Been invited to a wedding? Check.
Or it’s actually your wedding? Check.
You’re part of the bridal party? Check.
If you’re any of the above, which I’m sure you will be, or will have been at some point in your life you need to read this to gain some important knowledge about the world of wedding ties. Now, there are plenty of options but it’s very easy to get this look wrong and end up looking like you did at the prom, circa 1990 or something.
The most common problems men encounter whilst dressing for events are all to do with accessories. Finding a suit that fits and is well cut can be tricky but is always do-able in the end, accessories, on the other hand, can become a minefield of choice and decisions. I will always remember an uncle of mine at family parties used to wear brightly coloured braces and matching waistcoats. Now, that was amazing then, but it’s no longer 1997 and you don’t want to be the bloke remembered for his awful waistcoat! So listen up for a few quick tips on what to wear surrounding the all-important tie.
Black tie is one of the only dress codes that are pretty self-explanatory to men. There’s no ‘smart-casual’ mystery about it. It’s black and it’s a tie, preferably of the bow variety.

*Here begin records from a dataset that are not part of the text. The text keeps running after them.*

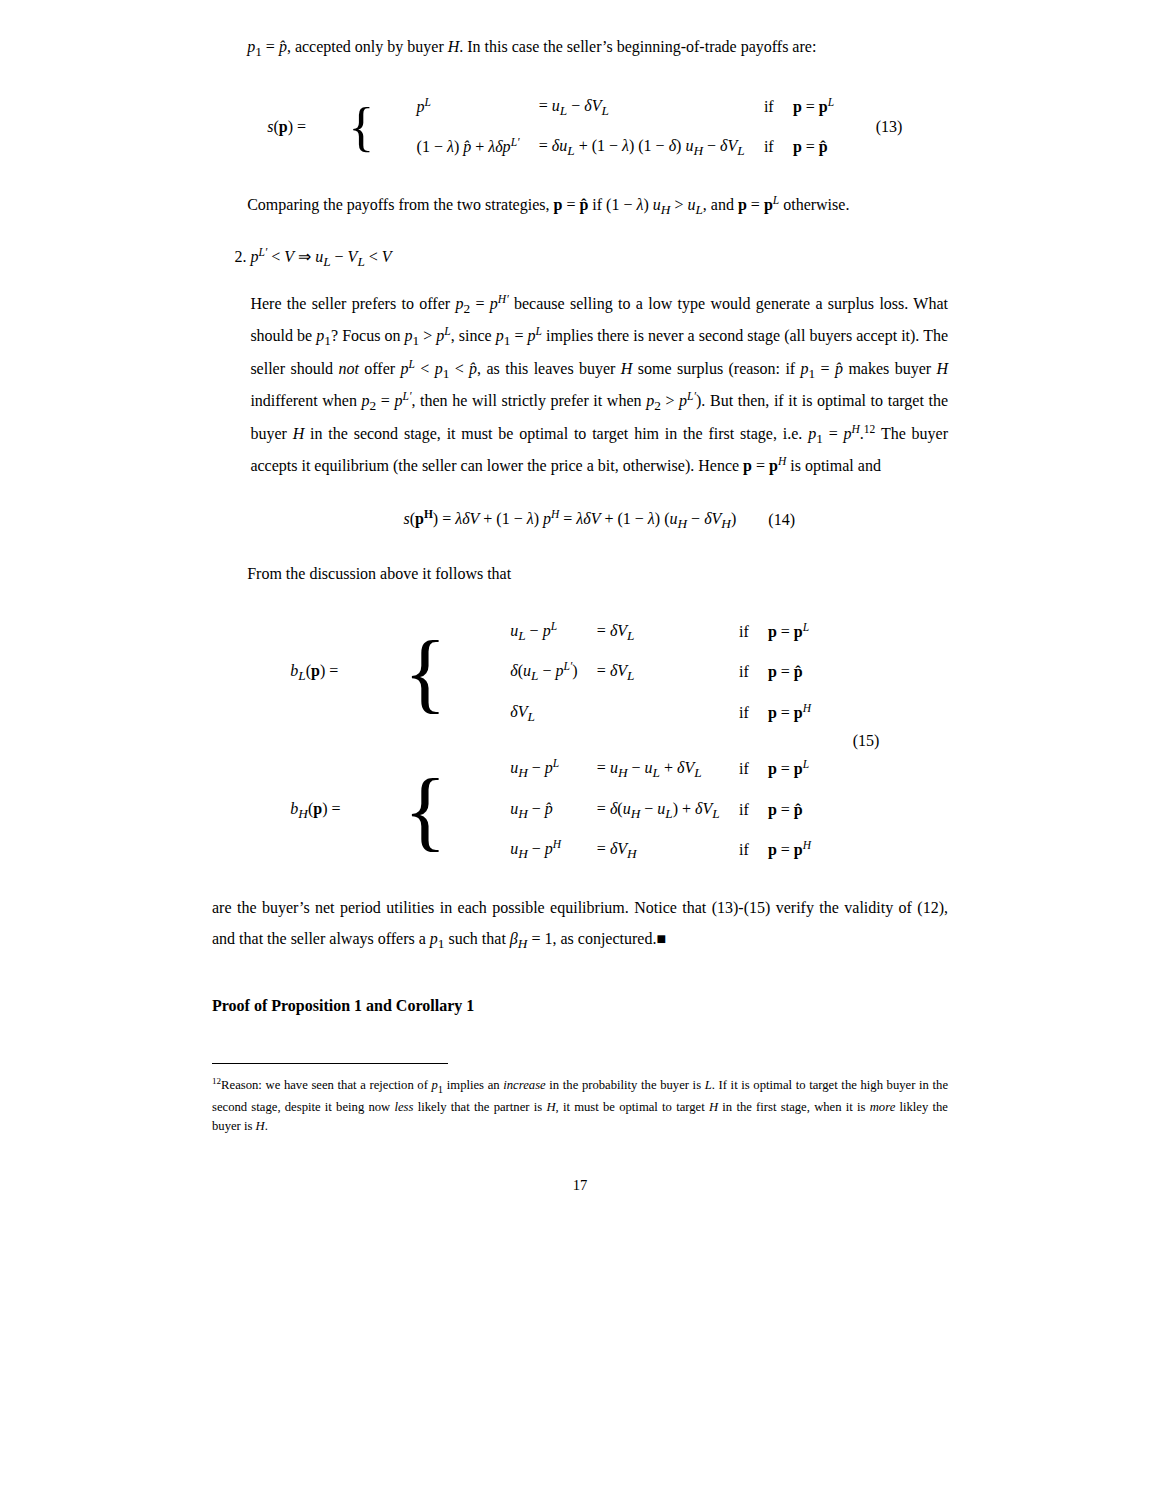p1 = p̂, accepted only by buyer H. In this case the seller’s beginning-of-trade payoffs are:
| s ( p ) = | { | p L | = u L − δV L | if | p = p L |
| (1 − λ ) p̂ + λδp L′ | = δu L + (1 − λ ) (1 − δ ) u H − δV L | if | p = p̂ |
(13)
Comparing the payoffs from the two strategies, p = p̂ if (1 − λ) uH > uL, and p = pL otherwise.
pL′ < V ⇒ uL − VL < V
Here the seller prefers to offer p2 = pH′ because selling to a low type would generate a surplus loss. What should be p1? Focus on p1 > pL, since p1 = pL implies there is never a second stage (all buyers accept it). The seller should not offer pL < p1 < p̂, as this leaves buyer H some surplus (reason: if p1 = p̂ makes buyer H indifferent when p2 = pL′, then he will strictly prefer it when p2 > pL′). But then, if it is optimal to target the buyer H in the second stage, it must be optimal to target him in the first stage, i.e. p1 = pH.12 The buyer accepts it equilibrium (the seller can lower the price a bit, otherwise). Hence p = pH is optimal and
s(pH) = λδV + (1 − λ) pH = λδV + (1 − λ) (uH − δVH)
(14)
From the discussion above it follows that
| b L ( p ) = | { | u L − p L | = δV L | if | p = p L |
| δ ( u L − p L′ ) | = δV L | if | p = p̂ |
| δV L | | if | p = p H |
| b H ( p ) = | { | u H − p L | = u H − u L + δV L | if | p = p L |
| u H − p̂ | = δ ( u H − u L ) + δV L | if | p = p̂ |
| u H − p H | = δV H | if | p = p H |
(15)
are the buyer’s net period utilities in each possible equilibrium. Notice that (13)-(15) verify the validity of (12), and that the seller always offers a p1 such that βH = 1, as conjectured.■
Proof of Proposition 1 and Corollary 1
12Reason: we have seen that a rejection of p1 implies an increase in the probability the buyer is L. If it is optimal to target the high buyer in the second stage, despite it being now less likely that the partner is H, it must be optimal to target H in the first stage, when it is more likley the buyer is H.
17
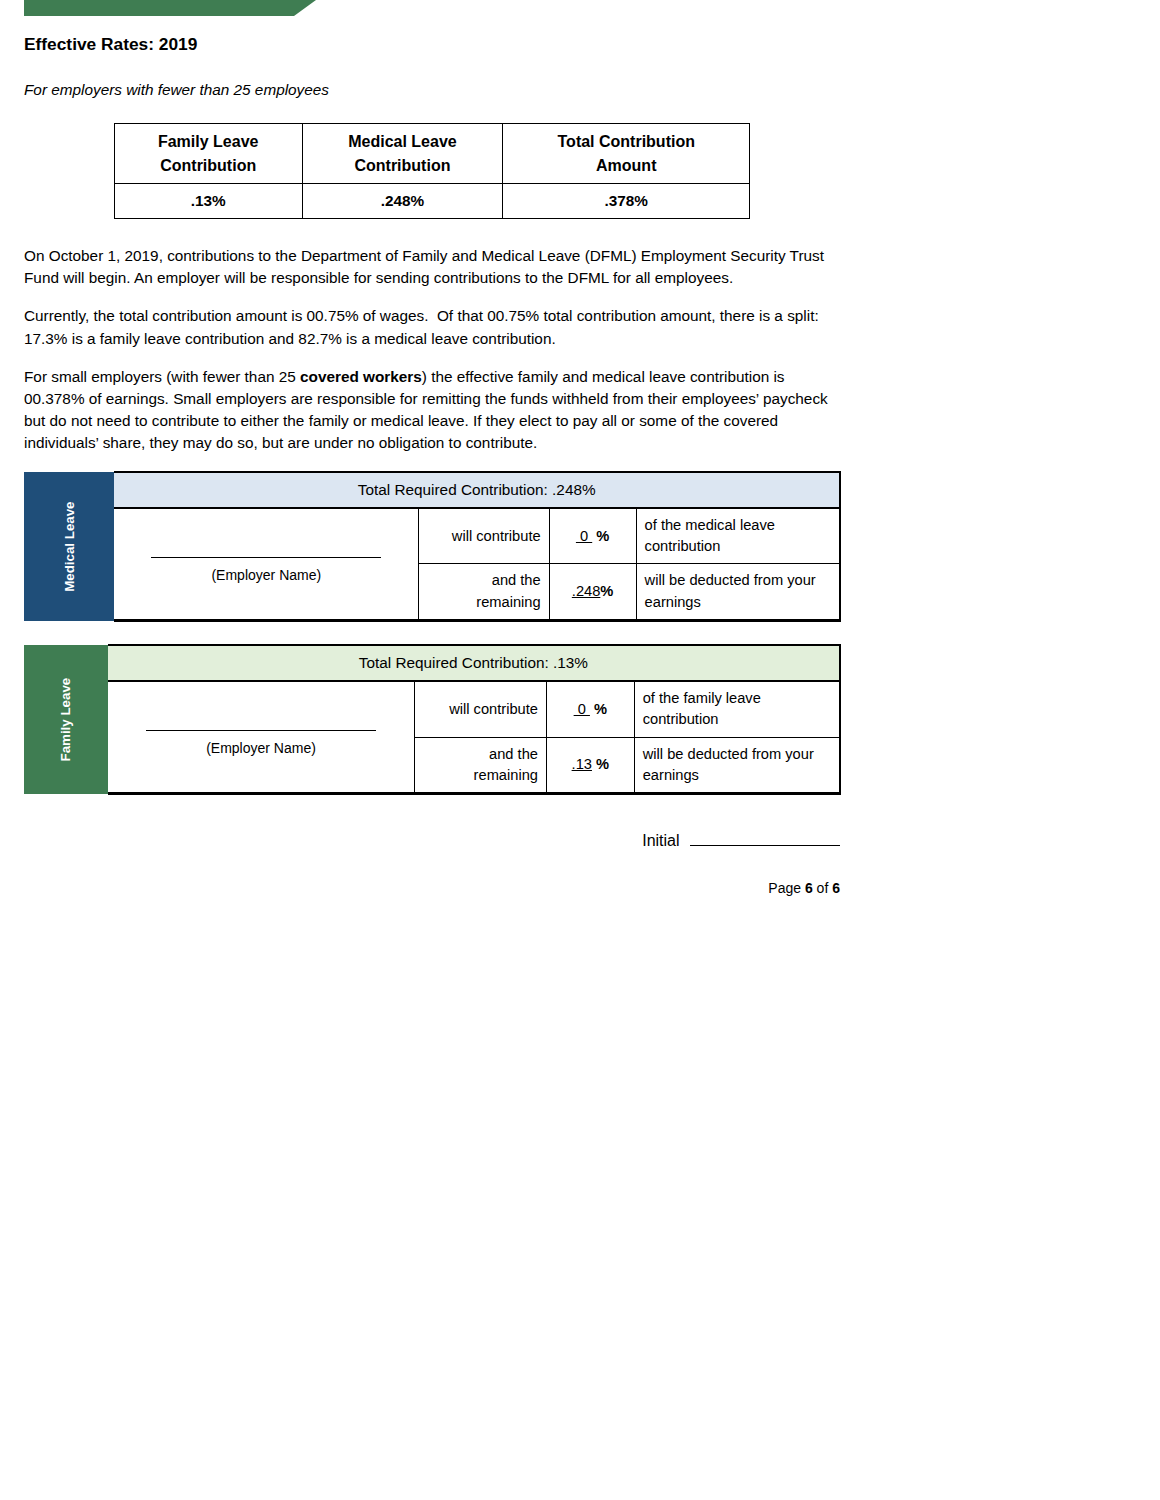Effective Rates: 2019
For employers with fewer than 25 employees
| Family Leave Contribution | Medical Leave Contribution | Total Contribution Amount |
| --- | --- | --- |
| .13% | .248% | .378% |
On October 1, 2019, contributions to the Department of Family and Medical Leave (DFML) Employment Security Trust Fund will begin. An employer will be responsible for sending contributions to the DFML for all employees.
Currently, the total contribution amount is 00.75% of wages. Of that 00.75% total contribution amount, there is a split: 17.3% is a family leave contribution and 82.7% is a medical leave contribution.
For small employers (with fewer than 25 covered workers) the effective family and medical leave contribution is 00.378% of earnings. Small employers are responsible for remitting the funds withheld from their employees’ paycheck but do not need to contribute to either the family or medical leave. If they elect to pay all or some of the covered individuals’ share, they may do so, but are under no obligation to contribute.
Medical Leave
Total Required Contribution: .248%
| (Employer Name) | will contribute | 0 % | of the medical leave contribution |
| and the remaining | .248 % | will be deducted from your earnings |
Family Leave
Total Required Contribution: .13%
| (Employer Name) | will contribute | 0 % | of the family leave contribution |
| and the remaining | .13 % | will be deducted from your earnings |
Initial
Page 6 of 6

One of the deadly sins of black tie, which is sometimes overlooked, is the fact that the waist should be covered, either by a waistcoat or a cummerbund so that there is no white billowy shirt around the waist to draw the eye away from a clean silhouette. As well as looking über dapper, this lengthens the legs and improves your figure.
So, if you’re attending a black tie wedding, grab your ‘crumb-catcher’, better known to the fashion industry as the cummerbund and pair it with matching bow tie. You wouldn’t catch Daniel Craig in a cummerbund with a normal tie would you? So if the cummerbund is coming out, it’s a bow tie to go with it. As far as colours, go classic in black or navy, it’s a failsafe and is designed to create a contrast with the crisp whiteness of your shirt, hence the dark colours. As far as the actual bow tie goes; it shouldn’t really be worn alone; it’s too small to just hang about at the top of a shirt on its own. It gets lonely and needs a V-neck sweater, if worn in a casual setting, a waistcoat or a cummerbund for company at a more formal event.
As far as cravats go, we’re entering a whole new wedding tie territory here. Cravats invite a waistcoat to be worn with it, ideally. If it’s a summer wedding and you’re worried about over-heating you can remove your jacket after the ceremony but a cravat must be worn with a waistcoat otherwise, like a bow tie it’ll look lost without one.
So, those are the golden rules of wedding ties and accessories that go with them. Now you know, there’s no excuse to go wearing a cravat on its own or a skinny tie with a cummerbund is there?